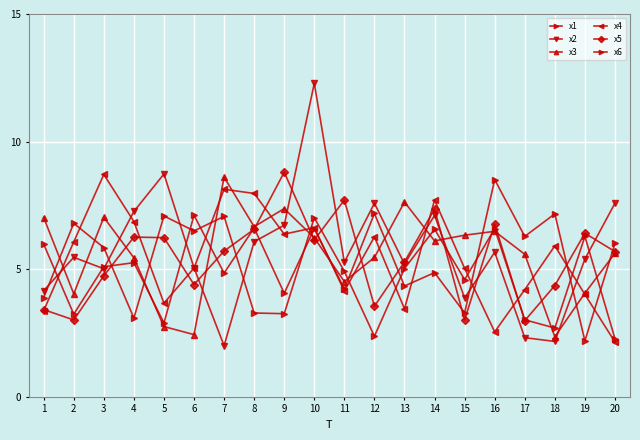

Reading left to right, what are all the values shown in this chart?

x1: 1=6.0	2=3.2	3=5.1	4=5.3	5=2.9	6=7.1	7=4.8	8=6.6	9=4.1	10=6.6	11=4.2	12=7.2	13=4.3	14=4.9	15=3.3	16=8.5	17=6.3	18=7.2	19=2.2	20=6.0
x2: 1=4.2	2=5.5	3=5.0	4=7.3	5=8.7	6=5.1	7=2.0	8=6.1	9=6.7	10=12.3	11=5.3	12=7.6	13=5.2	14=7.1	15=3.9	16=5.7	17=2.3	18=2.2	19=5.4	20=7.6
x3: 1=7.0	2=4.0	3=7.0	4=5.4	5=2.8	6=2.4	7=8.6	8=6.7	9=7.4	10=6.2	11=4.5	12=5.5	13=7.6	14=6.1	15=6.3	16=6.5	17=5.6	18=2.4	19=4.1	20=5.6
x4: 1=3.4	2=6.1	3=8.7	4=6.9	5=3.7	6=5.0	7=8.1	8=8.0	9=6.4	10=6.6	11=4.1	12=6.3	13=3.4	14=7.7	15=5.0	16=2.5	17=4.2	18=5.9	19=4.0	20=2.1
x5: 1=3.4	2=3.0	3=4.7	4=6.3	5=6.2	6=4.4	7=5.7	8=6.6	9=8.8	10=6.1	11=7.7	12=3.5	13=5.3	14=7.4	15=3.0	16=6.8	17=3.0	18=4.4	19=6.4	20=5.7
x6: 1=3.9	2=6.8	3=5.8	4=3.1	5=7.1	6=6.5	7=7.1	8=3.3	9=3.3	10=7.0	11=4.9	12=2.4	13=5.0	14=6.6	15=4.6	16=6.6	17=3.0	18=2.7	19=6.3	20=2.3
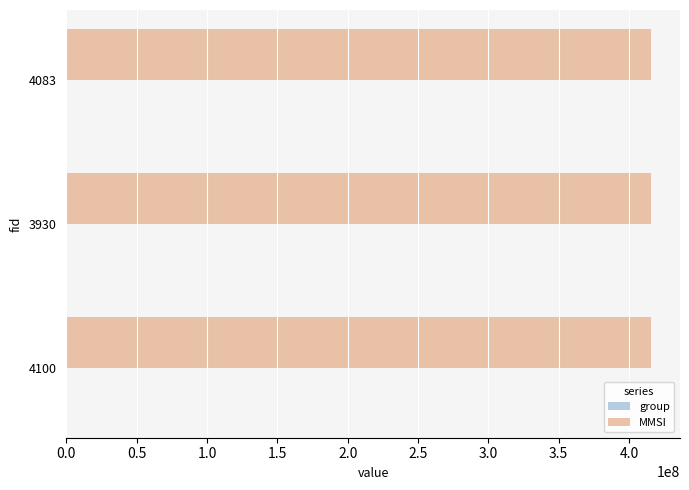

What is the maximum value shown in the chart?

415485692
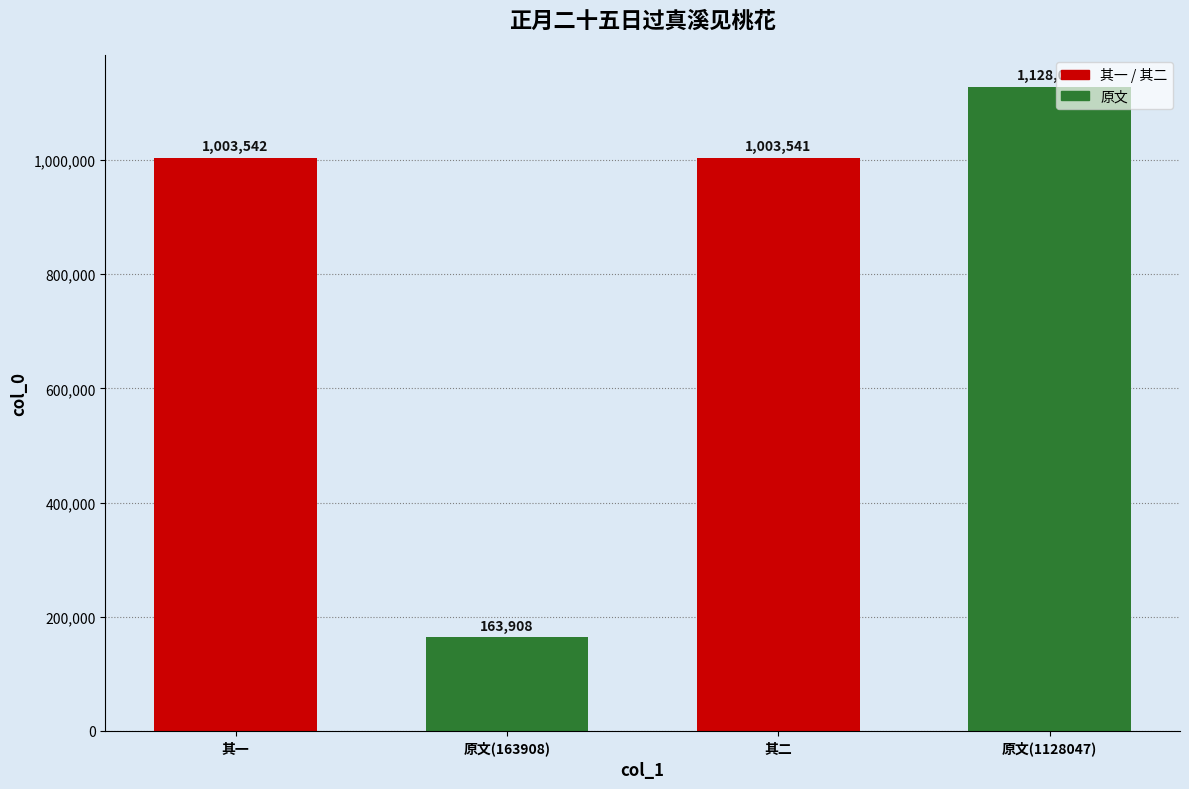

What is the value of the 1st bar from the left?

1003542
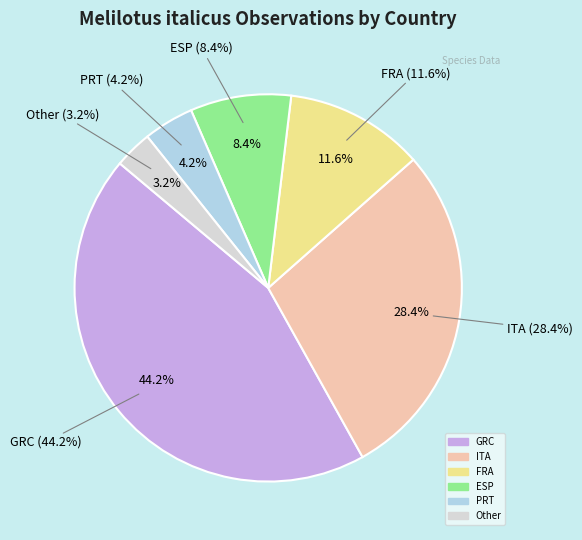

Between FRA and ESP, which is larger?

FRA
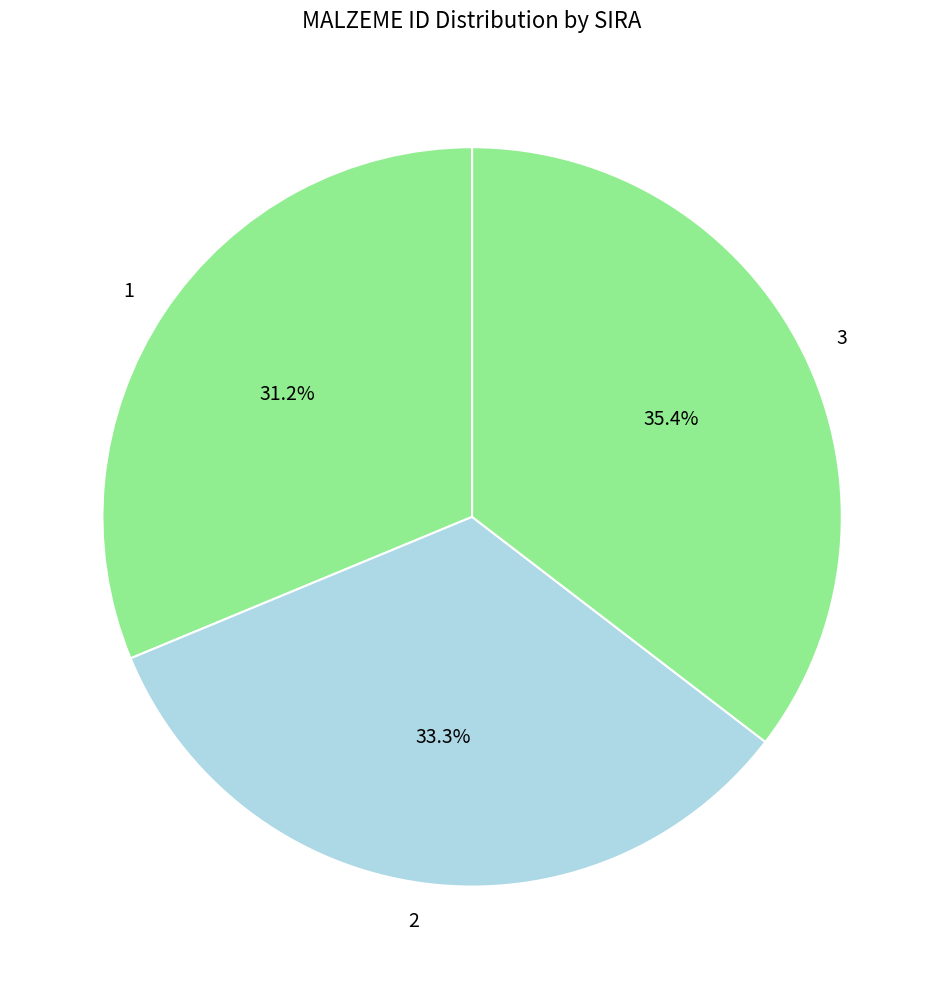

Is there a majority slice in this chart?

No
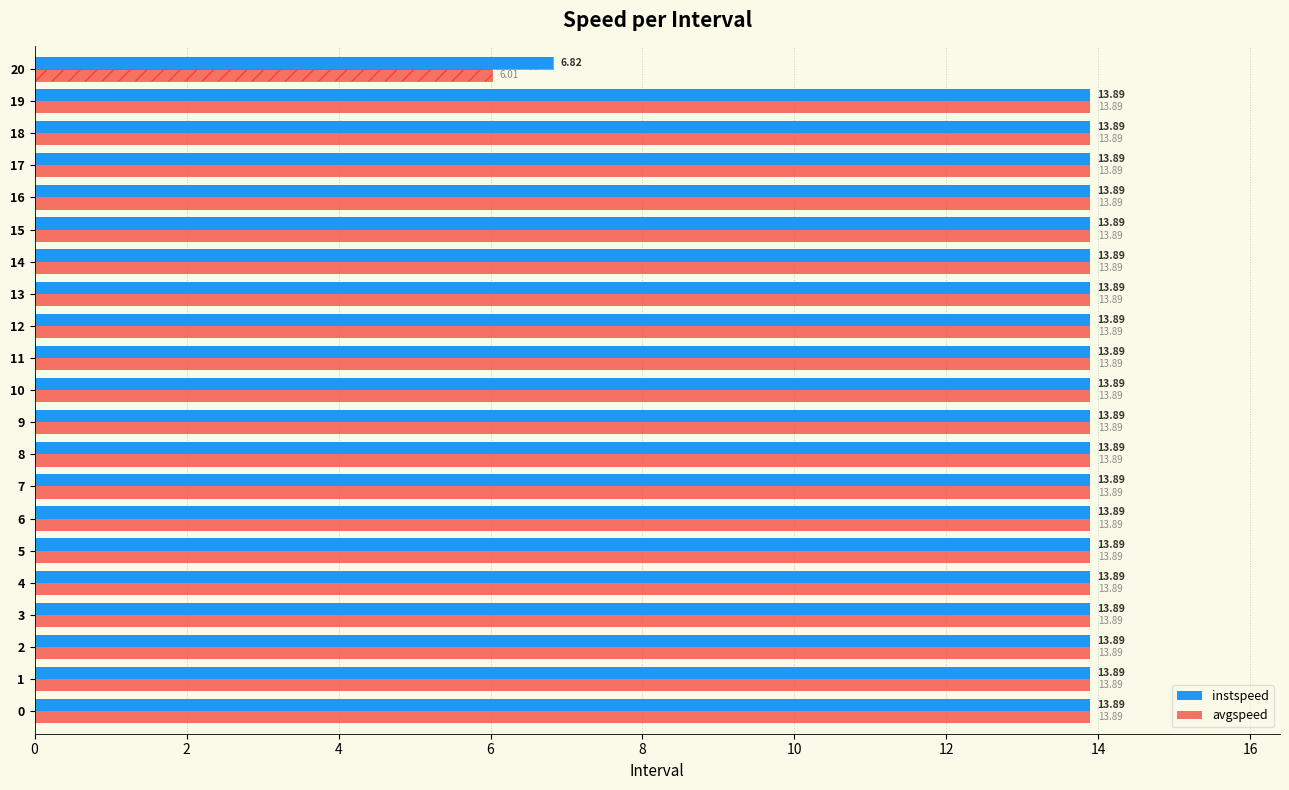

What is the sum of all instspeed values?

284.6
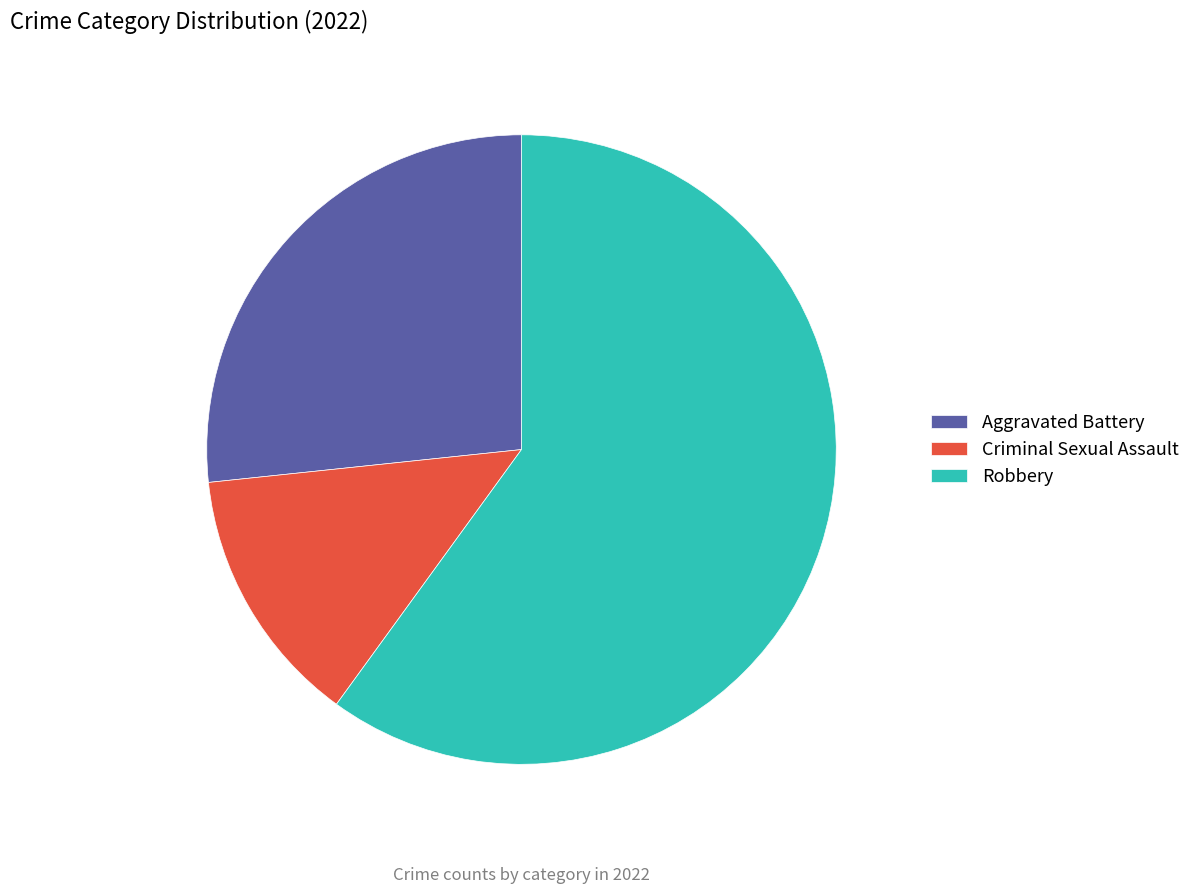

Does Aggravated Battery account for over 50% of the chart?

No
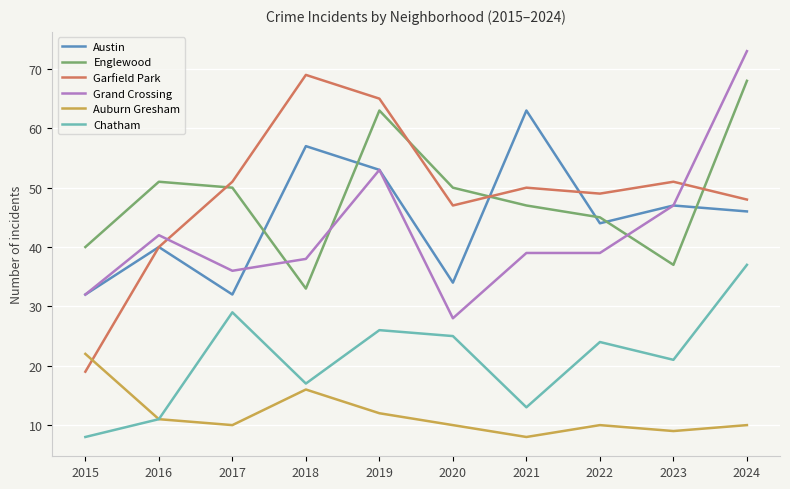

Reading right to left, transcribe all the data shown in this chart.

Austin: 2024=46	2023=47	2022=44	2021=63	2020=34	2019=53	2018=57	2017=32	2016=40	2015=32
Englewood: 2024=68	2023=37	2022=45	2021=47	2020=50	2019=63	2018=33	2017=50	2016=51	2015=40
Garfield Park: 2024=48	2023=51	2022=49	2021=50	2020=47	2019=65	2018=69	2017=51	2016=40	2015=19
Grand Crossing: 2024=73	2023=47	2022=39	2021=39	2020=28	2019=53	2018=38	2017=36	2016=42	2015=32
Auburn Gresham: 2024=10	2023=9	2022=10	2021=8	2020=10	2019=12	2018=16	2017=10	2016=11	2015=22
Chatham: 2024=37	2023=21	2022=24	2021=13	2020=25	2019=26	2018=17	2017=29	2016=11	2015=8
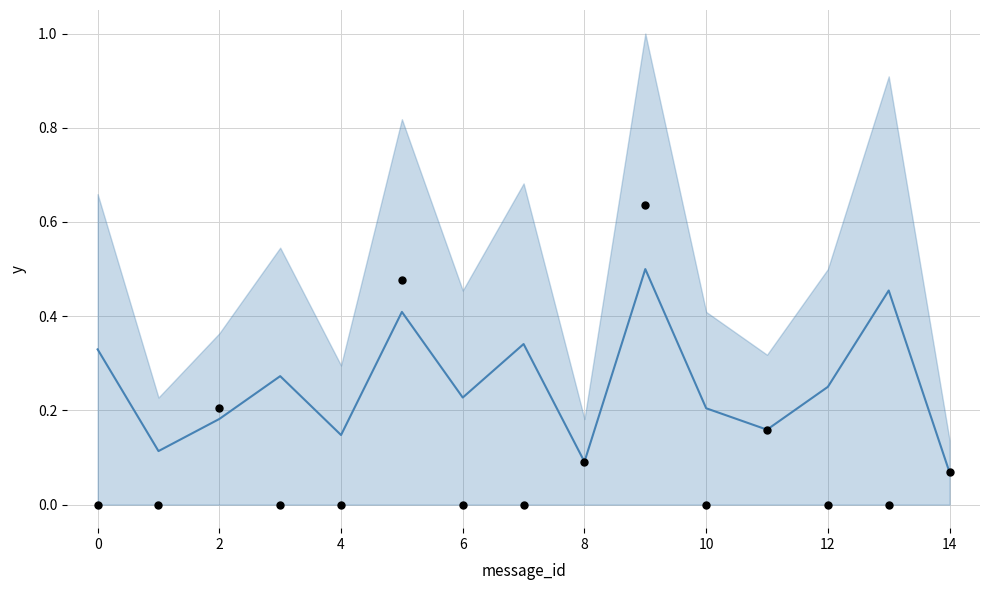

What is the total value across all series at 6?

0.2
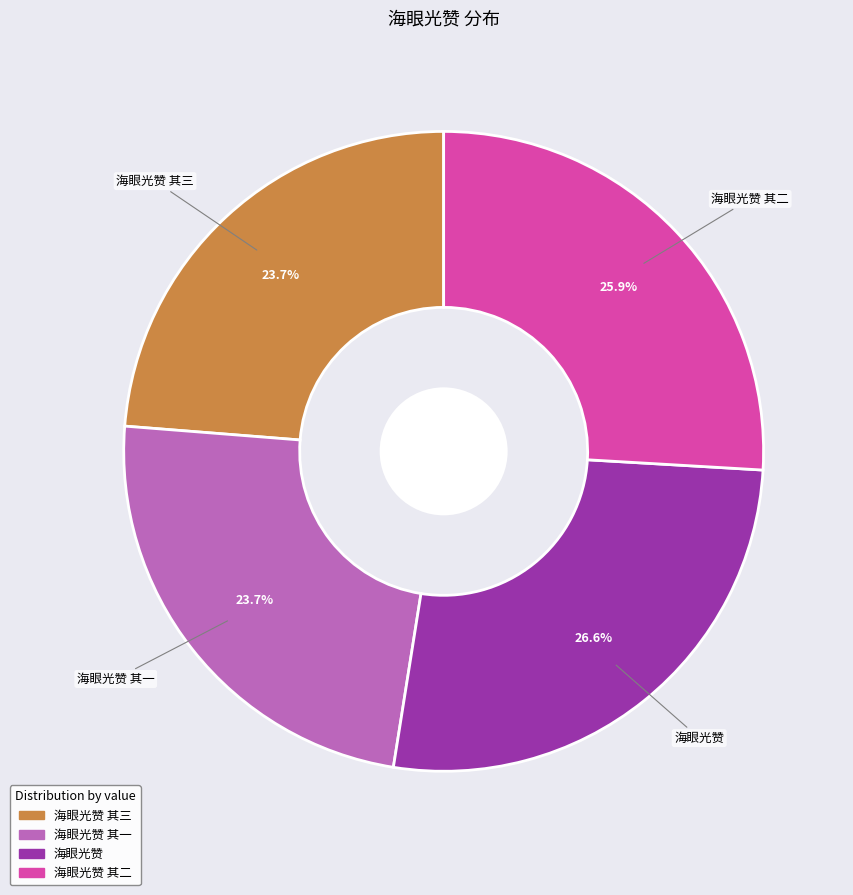

What is the ratio of the value at 海眼光赞 其一 to the value at 海眼光赞?

0.9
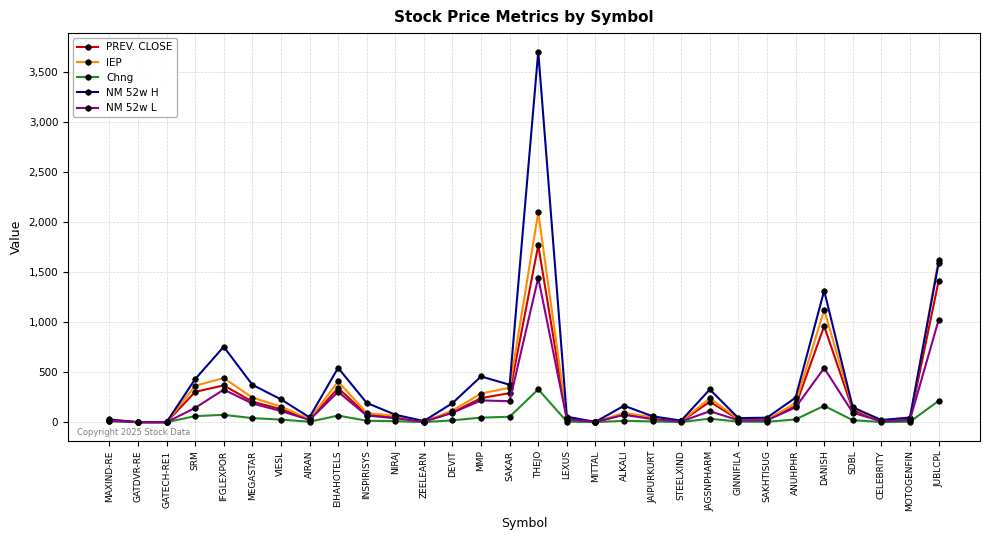

In IEP, how many points are higher than both neighbors (excluding endpoints)?

6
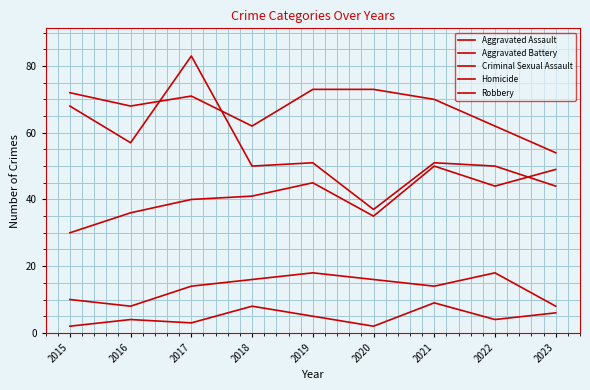

Which has a higher value, 2021 or 2019?

2021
========
**DIRECTIONS**
Pull out every line in the rows above that contains the word "chart", and copy those lines unchanged.

**WRITTEN RESPONSE**
Reading left to right, what are all the values shown in this chart?
What is the maximum value shown in the chart?
Is there a majority slice in this chart?
Does Aggravated Battery account for over 50% of the chart?
Reading right to left, transcribe all the data shown in this chart.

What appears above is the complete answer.